- Directed by: Dave Fleischer
- Produced by: Max Fleischer
- Starring: Mae Questel
- Music by: Don Redman and his Orchestra
- Animation by: Willard Bowsky Myron Waldman
- Color process: Black-and-white
- Production company: Fleischer Studios
- Distributed by: Paramount Pictures
- Release date: September 1, 1933;
- Running time: 7 minutes
- Country: United States
- Language: English

= I Heard (film) =

1933 film

I Heard is a 1933 Pre-Code Fleischer Studios animated short film starring Betty Boop, and featuring Koko the Clown and Bimbo. The cartoon features music by and a special guest appearance from jazz musician Don Redman and his Orchestra.

==Plot==
Workers from the Never Mine wash up before eating lunch at Betty Boop's Tavern, where Betty sings and dances while they dine. After lunch is over, the miners all return to work (and reapply their dirt and grime before entering the mine). An excited Bimbo runs around, singing "I Heard", and calls Betty to come down into the mine. She takes the dumbwaiter down, but the cable snaps and plunges to the bottom. The crash leaves her unhurt, but clad only in her lingerie (Bimbo obligingly returns her dress). The two discover a team of ghosts playing a game of baseball, with a cartoon bomb as the ball.
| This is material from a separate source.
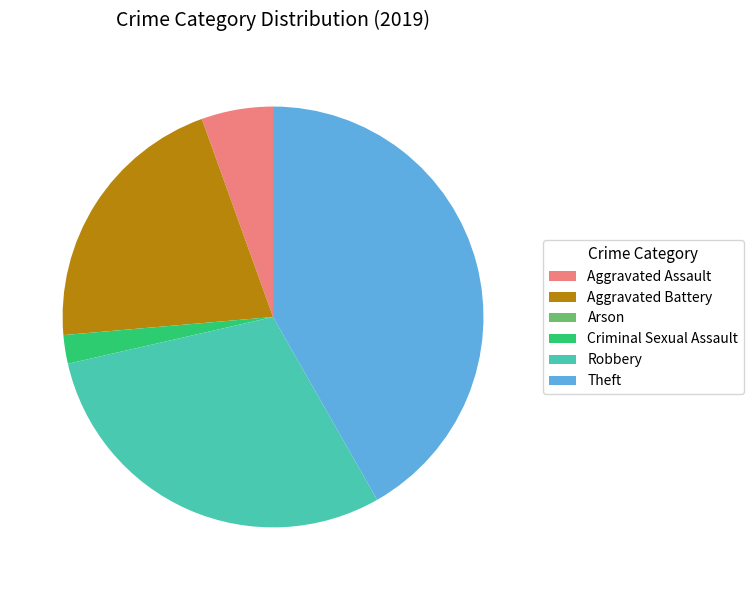

True or false: Theft accounts for 42% of the total.

True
Bimbo and Betty head to the surface in the elevator, unwittingly carrying the bomb with them. They send it back down, and the resultant explosion fills all the railroad cars with coal. The ghosts are also blown into the air, and land in graves opened by a laughing Bimbo.

==Notes and comments==
- Bonnie Poe voices Betty Boop in the opening title, then Mae Questel takes over the full role as Betty Boop until the "Dumb Waiter" elevator scene. Bonnie Poe takes over again as Betty Boop when Betty falls down the mine to meet up with Bimbo.
- Songs in this short include the title track, "How'm I Doin'?", and "I Know a Girl Named Betty Boop", all sung by Don Redman and Mae Questel.
- This short was the last appearance of Bimbo.